Hebert, again out-thinking his enemy, had already withdrawn his men behind the fort to the secondary trench.

When the explosion was set off, it blew a crater in the fort that measured 12 feet deep and 40 feet in diameter.

A Union brigade poured into the yawning breech but instead of finding a clear path, encountered a wall of lead fired by the safely entrenched Louisiana, Missouri and Mississippi troops under Hebert's command.

A war correspondent for the Vicksburg Whig newspaper, who was an eyewitness, said, ''General Hebert, himself present during this engagement, acted with his usual coolness and intrepidity.'' But what military engineering science could not accomplish, starvation could and on July 4, 1863, the garrison surrendered.

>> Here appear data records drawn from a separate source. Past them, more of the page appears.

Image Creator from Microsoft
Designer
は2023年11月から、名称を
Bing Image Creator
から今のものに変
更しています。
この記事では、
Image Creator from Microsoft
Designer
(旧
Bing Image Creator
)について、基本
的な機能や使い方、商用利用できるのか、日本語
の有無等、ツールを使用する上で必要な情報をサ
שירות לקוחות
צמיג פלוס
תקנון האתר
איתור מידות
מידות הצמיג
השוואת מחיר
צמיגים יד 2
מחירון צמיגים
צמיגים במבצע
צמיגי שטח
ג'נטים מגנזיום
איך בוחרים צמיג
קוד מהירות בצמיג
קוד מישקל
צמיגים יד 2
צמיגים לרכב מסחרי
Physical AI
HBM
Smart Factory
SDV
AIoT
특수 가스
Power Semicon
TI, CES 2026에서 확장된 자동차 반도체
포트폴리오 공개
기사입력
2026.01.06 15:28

The Confederate government soon declared all the surrendered general officers exchanged and returned to duty, but not the enlisted men. So Hebert found himself on duty but without a command.

President Jefferson Davis was on an inspection tour and Hebert consulted with him as to his course of action. The president informed Hebert that Major General W.H.C. Whiting, a classmate of Hebert's at West Point, had requested the Louisianan be made chief of artillery in the Department of North Carolina. He was only too happy to accept the offer.

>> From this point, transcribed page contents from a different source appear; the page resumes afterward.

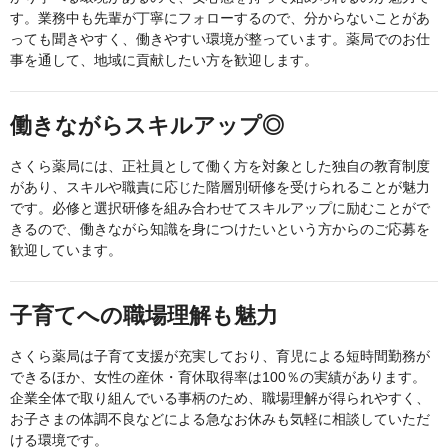
す。業務中も先輩が丁寧にフォローするので、分からないことがあ
っても聞きやすく、働きやすい環境が整っています。薬局でのお仕
事を通して、地域に貢献したい方を歓迎します。
働きながらスキルアップ◎
さくら薬局には、正社員として働く方を対象とした独自の教育制度
があり、スキルや職責に応じた階層別研修を受けられることが魅力
です。必修と選択研修を組み合わせてスキルアップに励むことがで
きるので、働きながら知識を身につけたいという方からのご応募を
歓迎しています。
子育てへの職場理解も魅力
さくら薬局は子育て支援が充実しており、育児による短時間勤務が
できるほか、女性の産休・育休取得率は100％の実績があります。
企業全体で取り組んでいる事柄のため、職場理解が得られやすく、
お子さまの体調不良などによる急なお休みも気軽に相談していただ
ける環境です。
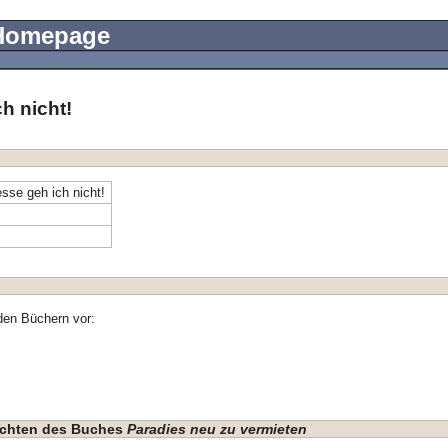
 Homepage
h nicht!
sse geh ich nicht!
den Büchern vor:
hichten des Buches
Paradies neu zu vermieten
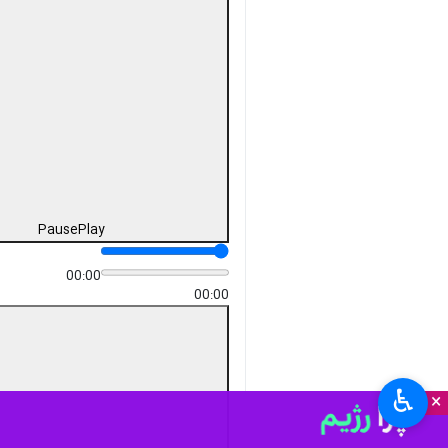
Pause
Play
00:00
00:00
♿︎
×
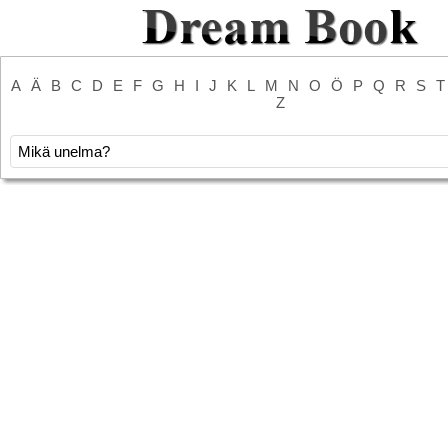
A
Ä
B
C
D
E
F
G
H
I
J
K
L
M
N
O
Ö
P
Q
R
S
T
Z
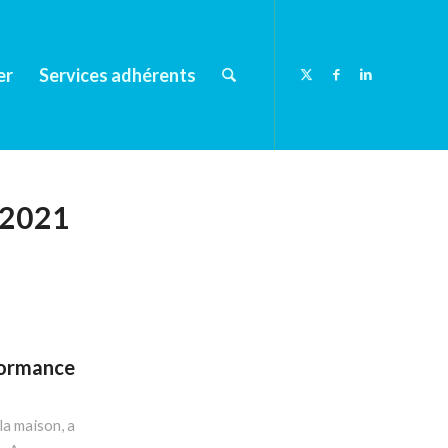
er
Services adhérents
2021
formance
la maison, a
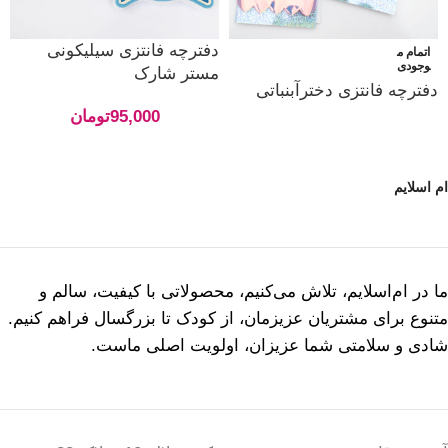
دفترچه فانتزی سیلیکونی
اتمام م
وجودی
مستر شارک
دفترچه فانتزی دخترآبنباتی
95,000
تومان
ام اسلایم
ما در ام‌اسلایم، تلاش می‌کنیم، محصولاتی با کیفیت، سالم و
متنوع برای مشتریان عزیزمان، از کودک تا بزرگسال فراهم کنیم.
شادی و سلامتی شما عزیزان، اولویت اصلی ماست.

Whiting immediately put Hebert in command of the forts, batteries, troops and defenses at the two mouths of the Cape Fear River, which protected the important seaport of Wilmington the most important of which were Fort Caswell, where Hebert was headquartered, and Fort Fisher.

By the end of 1864 Wilmington was the only large seaport still open to the Confederacy. European goods were flowing through the Union blockade and being forwarded up to Richmond and Robert E. Lee's Army of Northern Virginia.

When the Union finally got around to mounting a serious attempt to take Wilmington in December 1864 and January 1865, they concentrated on Fort Fisher and thus Hebert was on the sidelines at Fort Caswell when Fort Fisher fell on Jan. 15, 1865.

The end of the war soon followed and Hebert surrendered to Federal authorities and was released.

In the hard times that followed he lost his family plantation and took up teaching to support his family. He died Jan. 7, 1901, in St. Martin Parish.